So my point to this story is this, why is my five year old still whining? When does this ritual stop? It is one of the worst things that has ever happened to me and the best birth control at the same time! I can't handle it, seriously. I don't know what else to say because if I say too much, someone may report me to CPS. Just kidding, kinda.....

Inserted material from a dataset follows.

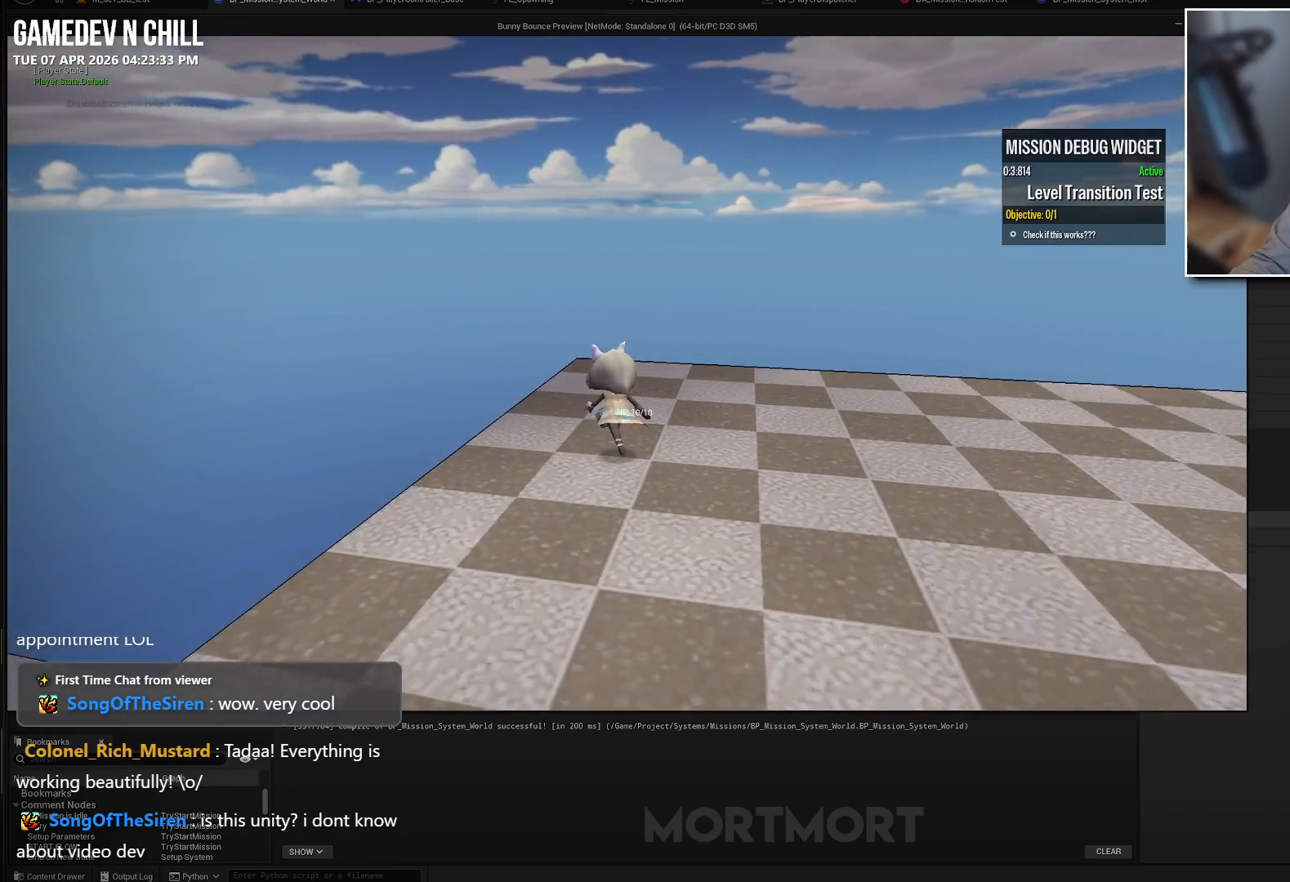
{"buttons": [], "left_stick": "up-left", "right_stick": "center", "events": [[500, "left_stick", "up-left"]]}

Wednesday, October 29, 2008

What time is it?

My children have both been fighting some kind of sickness, involving cough and boogers. I am talking thick, yellow boogers. Yes, it has been nasty. So last night Quinten came to bed with us, which isn't a new thing, he comes to bed with me every night. Last night though, he snored and tossed and turned all night because he didn't feel good. Gavin got up at night and changed out of his long pajama's and into a t-shirt.
This morning, Gavin comes in letting me know that it's "Morning time" and talking about the Toy-R-Us add that he had snagged out the Sunday paper. I looked over and saw it was 7:36, which is about the time we get up every morning. I told him I would be up in a minute. Quinten streached and he was outta there. He yelled after Gavin as they ran to the play room.
I rolled over and tried to snuggle with my stinky husband for a minute before getting up. Gavin rushed back into the room and told me all the things he wanted for Christmas. Can I please get through Thanksgiving before thinking of all the fun Christmas has in store.
I got up and became a walking vegetable. I made pancakes an coffee and sat at the table with the worlds worst cramps. Can I just let you all that I never had cramps before my children, but now, for sure, cramps every month-pain in the butt.
So I came over, checked the email, paid some bills and so forth. I ask Gavin what he wanted for snack. He replies, "peanut butter and honey". I made it for him and sat down with a banana. I look at the time and it clicks. What day is it? Wednesday!! He has to be in school at 11:00, that is in exactly 10 minutes. His normal time is 11:45, but Wednesday's are early. We have to put on clothes, brush teeth and do hair. I have never got us dresses and ready so quick. Gavin cried the entire time, when I stripped his clothes off, ran a wet brush through his hair and wiped lotion over his dry little legs.
I sped to school and got there just in time. He walked in stunned, like he had just been tossed into a tornado. Poor little guy. He is not the kinda kid you can rush-he is my little snail. He will hopefully have a good afternoon at school. Hope I don't forget t pick him up at 1:45.


Monday, October 27, 2008

Just minor details

It has been awhile since I last posted something and although nothing exciting has happened, I am sure I can talk about something. I can always talk about something.
First off, let me confess something. I bought pair of shoes today. They are not just a pair of shoes. They are a pink/black/red-ish color, platform (duh), with an open toe. They were surprising-ly comfortable for being high, but since the front has a platform it tricks the eye to think that you are standing on a 4" heel, when it's really only 2"-thank God. Anyway, that's not the confession portion. The fact that they were on clearance was good, but there was no additional off. That means they were still almost $60. I had a gift certificate that I received from my credit card, from the points earned, and used that. The total was only, like, $35, which is the cost of what I normally pay for the bargain shoes I have become acustom to. So now I feel better. Although I don't know exactly who I am confessing to, I feel better knowing it is no longer a secret. From my husband, yes, but to all of you out in bloggerland, no.
And, the other day when I was at Marshalls, even though I was only supposed to go to get something (that I guess wasn't important because I don't remember)at another store, I bought a dress. It was marked down from originally $120 to $15. Can't say that I feel too guilty about that purchase though because that's a good deal! It is a metallic gray/silver. It has an empire waist, which does a lot for a waistline like mine and maximizes the chest-not that I need any help there. Anyway, it's kinda casual because it has big pockets in the front, but it could also be dressed up with, what else, SHOES!! What were you expecting-it all ties into the shoes. The straps are about and inch wide, but I think I will wear a jacket overtop because I recently saw a picture of my arms and they are freakishly big. We want to cover those suckers up. When your arms are bigger then your husbands, or a third or the male population, you probably don'y want to flant that. Anyway, I didn't show that purchase off to the other half, just put it in the closet. He wil find it soon enough.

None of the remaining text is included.